Woke Baby
Woke Baby is a book of for the times. “Woke Baby, up before the sun smiles, eyes open./” The illustrated baby of color has two clenched fists and on eye open, one closed. The baby knows what is happening in the world.
“Look at your fists/ fingers curled/ into a panther’s paw/ pointing up up up,/reaching for justice.” A baby reaching for justice? Not likely. This timely book is for the parents and their friends, a coffee table read aloud.
“Look at each toe,/wiggling hello to the sky./ There is no glass ceiling, there is no one to tell you no!/” Is Baby a female? he glass ceiling reference suggests that she is. The next line refers to up on each knee. A reference to taking a knee during the National Anthem at a football game?
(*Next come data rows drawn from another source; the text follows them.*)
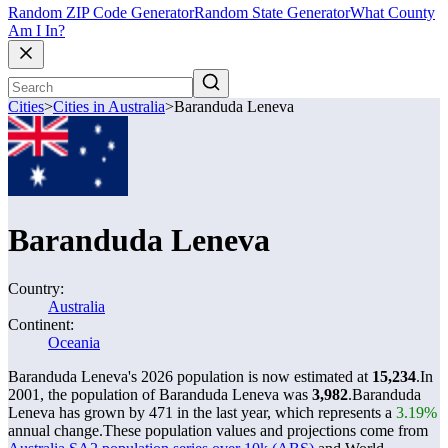
Random ZIP Code Generator
Random State Generator
What County
Am I In?
Cities
>
Cities in Australia
>
Baranduda Leneva
Baranduda Leneva
Country:
Australia
Continent:
Oceania
Baranduda Leneva's 2026 population is now estimated at
15,234
.
In
2001, the population of Baranduda Leneva was
3,982
.
Baranduda
Leneva has grown by 471 in the last year, which represents a
3.19%
annual change.
These population values and projections come from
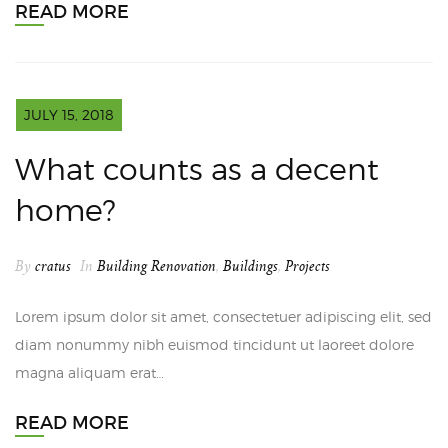
READ MORE
JULY 15, 2018
What counts as a decent
home?
By
cratus
In
Building Renovation
,
Buildings
,
Projects
Lorem ipsum dolor sit amet, consectetuer adipiscing elit, sed
diam nonummy nibh euismod tincidunt ut laoreet dolore
magna aliquam erat…
READ MORE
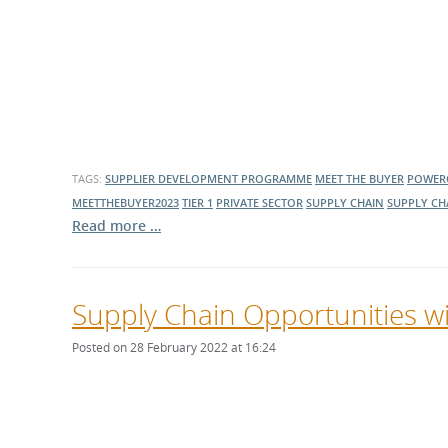
TAGS:
SUPPLIER DEVELOPMENT PROGRAMME
MEET THE BUYER
POWER
MEETTHEBUYER2023
TIER 1
PRIVATE SECTOR
SUPPLY CHAIN
SUPPLY CH
Read more …
Supply Chain Opportunities 
Posted on 28 February 2022 at 16:24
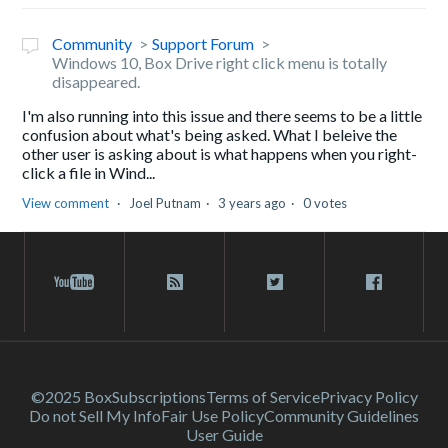
Community
Support Forum
Windows 10, Box Drive right click menu is totally
disappeared.
I'm also running into this issue and there seems to be a little
confusion about what's being asked. What I beleive the
other user is asking about is what happens when you right-
click a file in Wind...
View comment
Joel Putnam
3 years ago
0 votes
©2025 Box
Subscriptions
Terms of Service
Privacy Policy
Do not Sell My Info
Fair Use Policy
Community Guidelines
User Guide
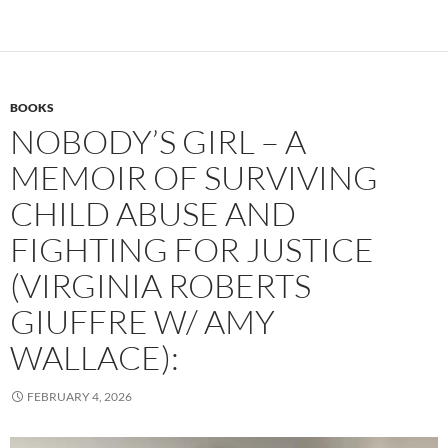
BOOKS
NOBODY’S GIRL – A
MEMOIR OF SURVIVING
CHILD ABUSE AND
FIGHTING FOR JUSTICE
(VIRGINIA ROBERTS
GIUFFRE W/ AMY
WALLACE):
FEBRUARY 4, 2026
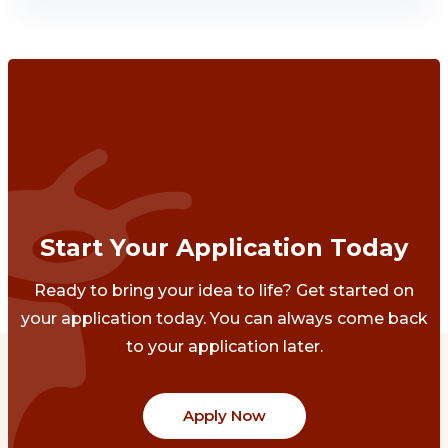
Start Your Application Today
Ready to bring your idea to life? Get started on
your application today. You can always come back
to your application later.
Apply Now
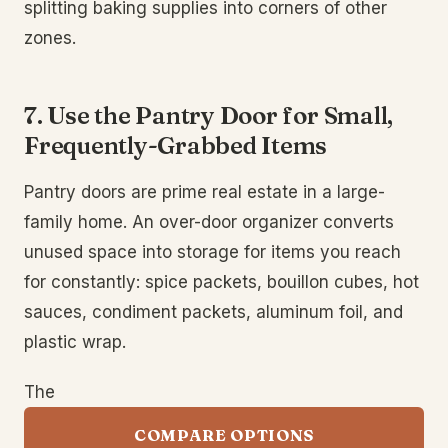
splitting baking supplies into corners of other
zones.
7. Use the Pantry Door for Small,
Frequently-Grabbed Items
Pantry doors are prime real estate in a large-
family home. An over-door organizer converts
unused space into storage for items you reach
for constantly: spice packets, bouillon cubes, hot
sauces, condiment packets, aluminum foil, and
plastic wrap.
The
COMPARE OPTIONS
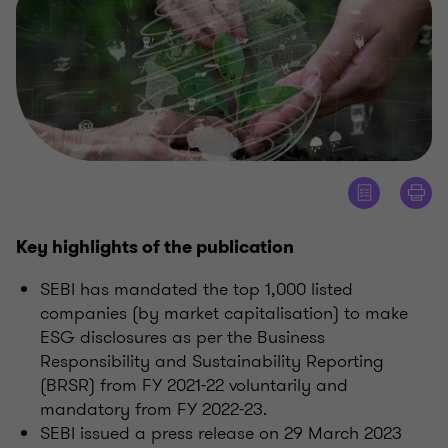
Key highlights of the publication
SEBI has mandated the top 1,000 listed
companies (by market capitalisation) to make
ESG disclosures as per the Business
Responsibility and Sustainability Reporting
(BRSR) from FY 2021-22 voluntarily and
mandatory from FY 2022-23.
SEBI issued a press release on 29 March 2023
“Here is your voice, loud and wailing./ Here are your hands, reaching for what is yours.”
The parents who own this book will be telling their children to stand up and fight, to get woke and stay woke about the racial issues of today. The clever message of a baby demonstrating these behaviors is a more subtle way to say what so many current books about resistance are saying this year. Fight, invite, demonstrate, show up, call, write letters, campaign, vote, revolt.
In 120 words, Mahogany Browne writes the rallying cry for babies, their brothers, sisters, parents, aunts, uncles, grandparents and friends. “Like a good revolutionary,/you never, ever sleep.”
Theodore Taylor III’s baby doesn’t smile or coo but has a look of determination and purpose. The baby is here to carry on with the struggle, to keep the fight going.
The end product is a clever way to tell the world that the status quo is not acceptable. As it says on the jacket flap, Woke Babies grow up to change the world.